Tsarukyan’s political career suffered a hiccup when he publicly split with then-President Serzh Sargsyan in the aftermath of the 2012 election and left the ruling coalition.
In 2015, he called for Sargsyan’s resignation and threatened to bring his supporters into the streets. Sargsyan, in turn, accused the oligarch of ‘stealing millions’ and removed him from the National Security Council.
Before the conflict could escalate, Tsarukyan and Sargsyan reconciled in a meeting supposedly mediated by then-Prime Minister Hovik Abrahamyan, who is Tsarukyan’s son-in-law, as well as Russian-Armenian billionaire Samvel Karapetyan.
Following the meeting, Tsarukyan announced that he was leaving politics, and resigning from his position as an MP and head of his own party.

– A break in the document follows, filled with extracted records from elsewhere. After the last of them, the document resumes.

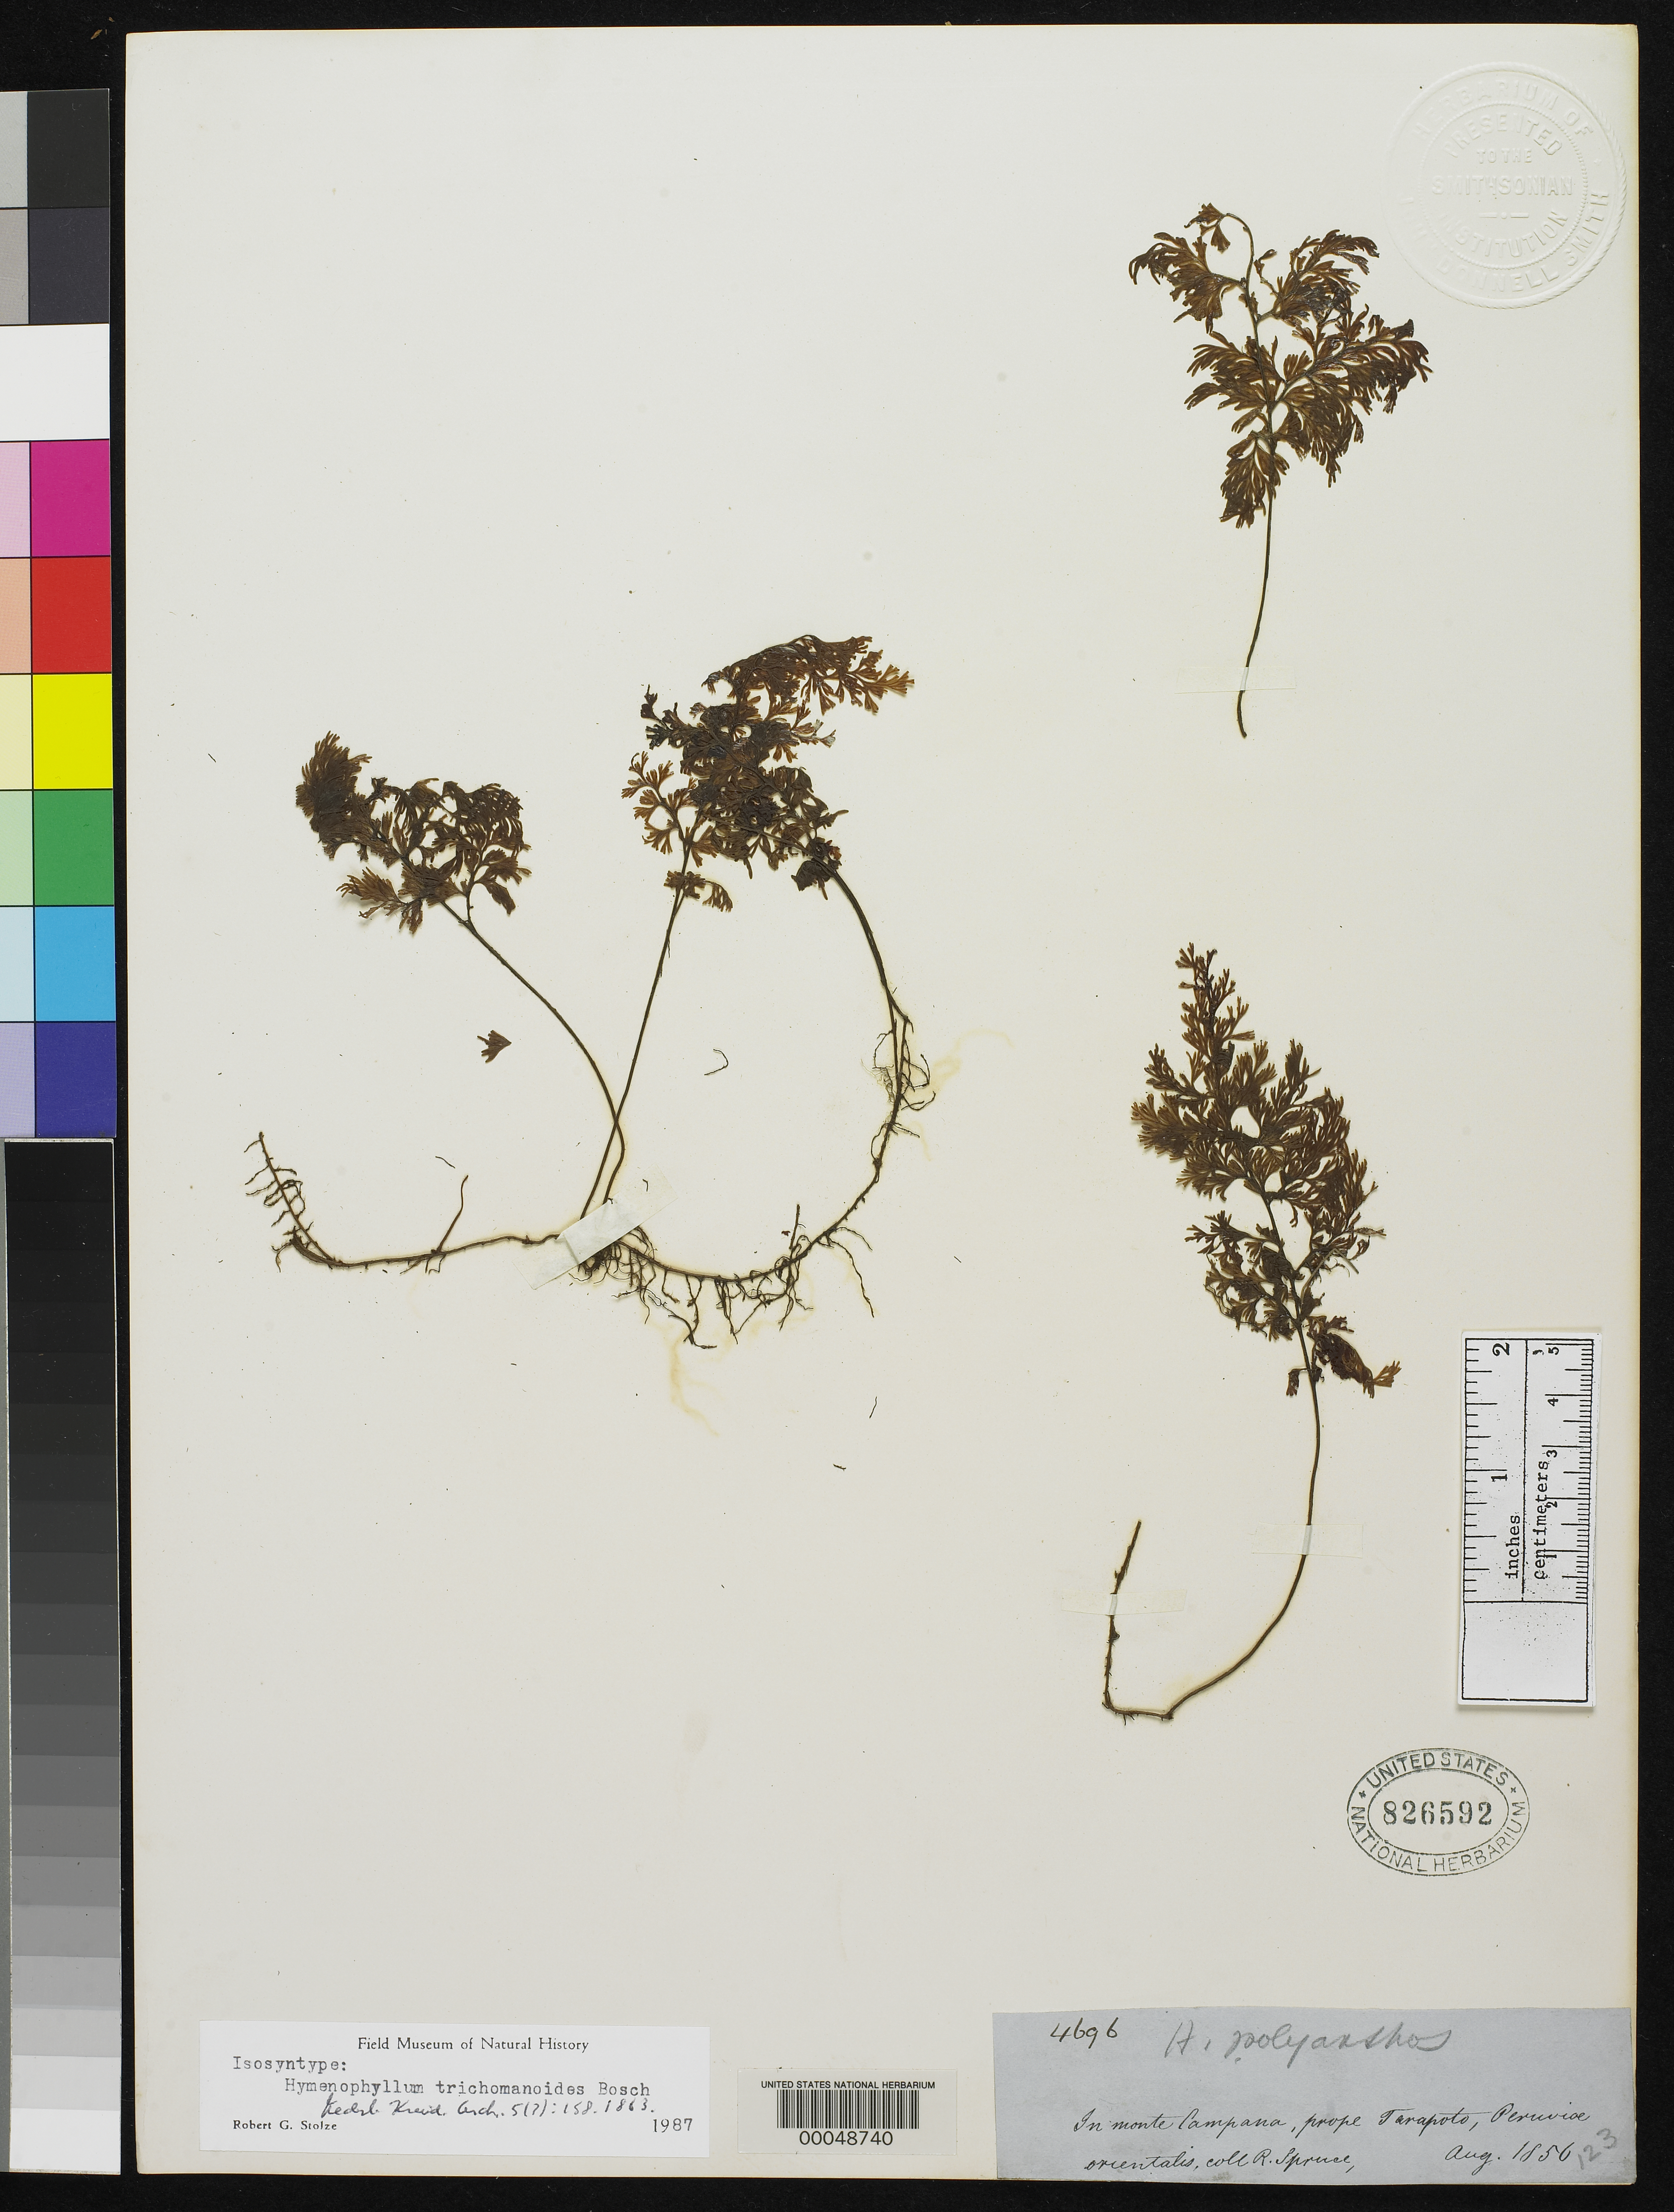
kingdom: Plantae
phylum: Tracheophyta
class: Polypodiopsida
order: Hymenophyllales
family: Hymenophyllaceae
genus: Hymenophyllum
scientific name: Hymenophyllum trichomanoides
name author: Bosch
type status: Isosyntype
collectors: R. Spruce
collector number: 4696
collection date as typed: Aug 1856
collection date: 1856-08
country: Peru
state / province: San Martín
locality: Near Tarapoto, Monte Pampana.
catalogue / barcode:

In the autumn of 2015, he was awarded a medal by Sargsyan for ‘services done for his country.’
Tsarukyan returned to politics in February 2017. His return also coincided with a push towards making international connections, as he feted a number of prominent eurosceptic politicians from abroad such the British former MEP Daniel Hannan, and former MP James Wharton.
He was one of the few oligarchs and major politicians with ties to the pre-revolutionary government who had previously remained untouched by the 2018 Velvet Revolution.
For ease of reading, we choose not to use qualifiers such as ‘de facto’, ‘unrecognised’, or ‘partially recognised’ when discussing institutions or political positions within Abkhazia, Nagorno-Karabakh, and South Ossetia. This does not imply a position on their status.